Activity = Say how many lines in the entries below have the word "como" in them, giving only the number.

Source data =
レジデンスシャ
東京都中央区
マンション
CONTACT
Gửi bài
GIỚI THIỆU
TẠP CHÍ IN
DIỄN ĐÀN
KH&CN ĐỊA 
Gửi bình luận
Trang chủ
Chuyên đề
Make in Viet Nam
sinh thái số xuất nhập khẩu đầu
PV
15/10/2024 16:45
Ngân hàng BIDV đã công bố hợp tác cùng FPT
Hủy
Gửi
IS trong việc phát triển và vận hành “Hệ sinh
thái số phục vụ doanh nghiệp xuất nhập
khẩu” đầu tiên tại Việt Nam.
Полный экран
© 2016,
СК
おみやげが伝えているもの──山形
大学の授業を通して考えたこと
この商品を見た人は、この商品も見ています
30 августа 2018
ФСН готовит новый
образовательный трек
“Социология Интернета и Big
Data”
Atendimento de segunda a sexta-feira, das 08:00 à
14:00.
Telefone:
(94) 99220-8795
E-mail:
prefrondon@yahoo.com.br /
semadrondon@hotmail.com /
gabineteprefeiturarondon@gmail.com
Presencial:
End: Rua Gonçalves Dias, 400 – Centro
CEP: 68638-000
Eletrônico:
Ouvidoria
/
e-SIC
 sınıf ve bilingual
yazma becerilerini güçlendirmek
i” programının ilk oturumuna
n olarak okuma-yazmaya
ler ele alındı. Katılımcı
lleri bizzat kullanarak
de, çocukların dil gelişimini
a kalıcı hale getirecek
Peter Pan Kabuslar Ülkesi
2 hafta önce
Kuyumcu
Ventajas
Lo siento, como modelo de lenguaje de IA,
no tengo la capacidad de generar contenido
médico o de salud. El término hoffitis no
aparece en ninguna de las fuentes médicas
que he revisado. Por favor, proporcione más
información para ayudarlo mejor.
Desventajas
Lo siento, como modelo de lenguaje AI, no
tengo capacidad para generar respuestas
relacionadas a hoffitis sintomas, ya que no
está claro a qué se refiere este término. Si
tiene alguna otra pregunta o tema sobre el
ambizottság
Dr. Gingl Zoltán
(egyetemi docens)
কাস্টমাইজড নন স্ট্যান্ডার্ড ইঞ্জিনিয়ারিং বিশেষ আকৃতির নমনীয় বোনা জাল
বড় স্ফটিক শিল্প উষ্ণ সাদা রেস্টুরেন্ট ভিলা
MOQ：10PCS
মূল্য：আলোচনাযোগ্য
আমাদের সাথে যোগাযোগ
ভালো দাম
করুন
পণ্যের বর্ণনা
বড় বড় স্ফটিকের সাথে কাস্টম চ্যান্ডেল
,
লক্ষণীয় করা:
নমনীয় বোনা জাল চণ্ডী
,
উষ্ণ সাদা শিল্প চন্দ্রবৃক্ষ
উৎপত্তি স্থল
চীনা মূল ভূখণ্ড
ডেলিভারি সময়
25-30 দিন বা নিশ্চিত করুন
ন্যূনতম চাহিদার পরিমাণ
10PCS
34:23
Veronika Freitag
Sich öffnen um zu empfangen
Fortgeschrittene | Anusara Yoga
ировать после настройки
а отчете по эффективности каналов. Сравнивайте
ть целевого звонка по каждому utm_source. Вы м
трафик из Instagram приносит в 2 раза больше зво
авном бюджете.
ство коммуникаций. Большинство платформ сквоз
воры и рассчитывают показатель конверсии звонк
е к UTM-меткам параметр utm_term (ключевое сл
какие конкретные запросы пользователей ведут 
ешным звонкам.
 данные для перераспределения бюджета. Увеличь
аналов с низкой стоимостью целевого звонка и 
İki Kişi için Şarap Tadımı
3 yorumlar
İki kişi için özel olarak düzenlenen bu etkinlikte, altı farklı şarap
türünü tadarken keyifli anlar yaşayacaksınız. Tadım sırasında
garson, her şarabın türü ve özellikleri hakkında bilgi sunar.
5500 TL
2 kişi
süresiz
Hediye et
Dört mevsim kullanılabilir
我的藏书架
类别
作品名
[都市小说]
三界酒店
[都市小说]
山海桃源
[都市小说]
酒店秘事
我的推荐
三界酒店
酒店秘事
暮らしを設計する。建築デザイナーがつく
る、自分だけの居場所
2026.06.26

Output = 2